▶ _The data_
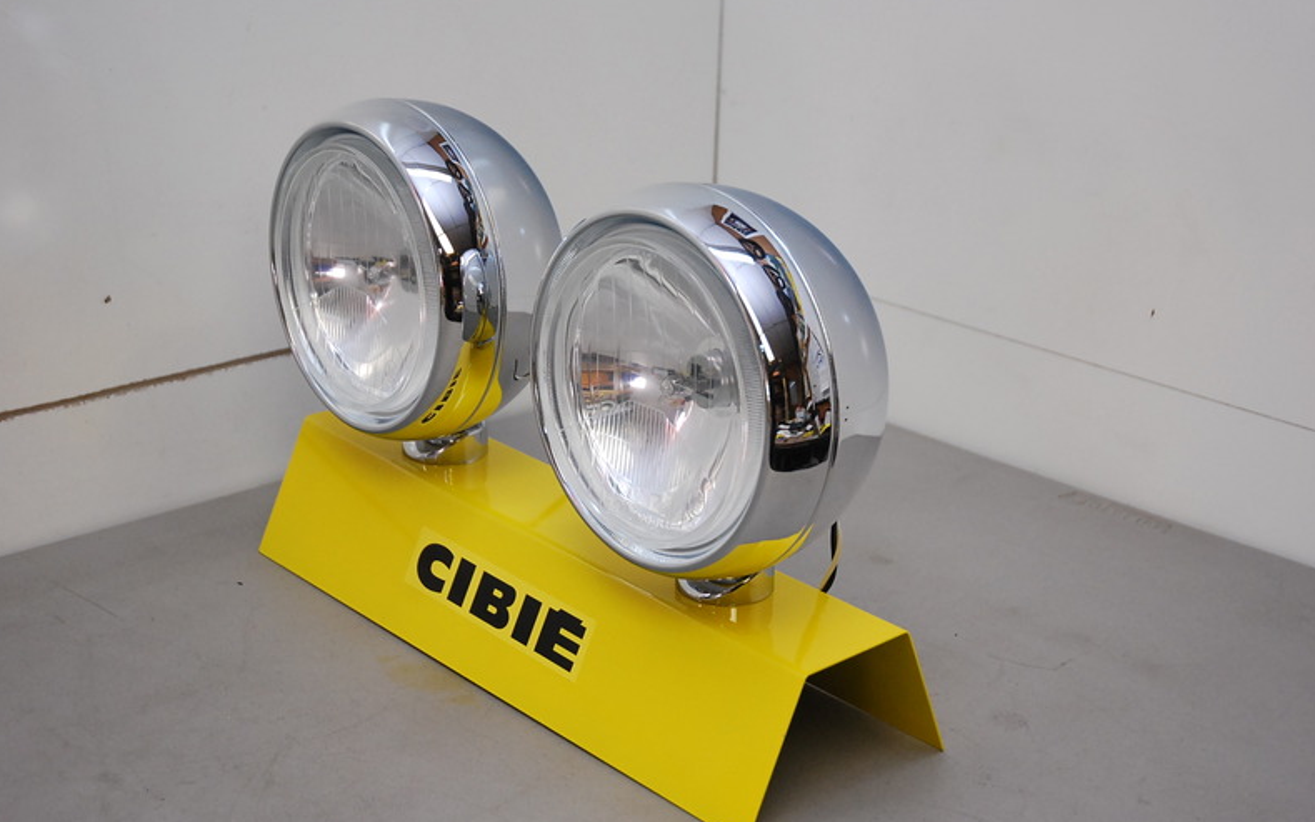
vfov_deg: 22.0
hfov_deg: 34.5
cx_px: 658
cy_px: 435
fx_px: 2114
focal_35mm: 59
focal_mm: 38
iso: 800
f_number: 4.2
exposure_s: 1/80
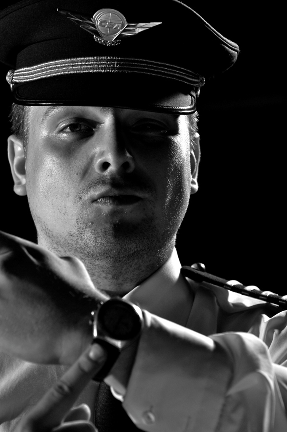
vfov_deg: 11.8
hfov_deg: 7.9
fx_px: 2084
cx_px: 144
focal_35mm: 174
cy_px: 216
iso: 200
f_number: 5.6
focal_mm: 116
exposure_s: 1/25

▶ _Try it_
Repeat each entry exactly as it appears; skip any picture.

▶ _Answer space_
vfov_deg: 22.0
hfov_deg: 34.5
cx_px: 658
cy_px: 435
fx_px: 2114
focal_35mm: 59
focal_mm: 38
iso: 800
f_number: 4.2
exposure_s: 1/80
vfov_deg: 11.8
hfov_deg: 7.9
fx_px: 2084
cx_px: 144
focal_35mm: 174
cy_px: 216
iso: 200
f_number: 5.6
focal_mm: 116
exposure_s: 1/25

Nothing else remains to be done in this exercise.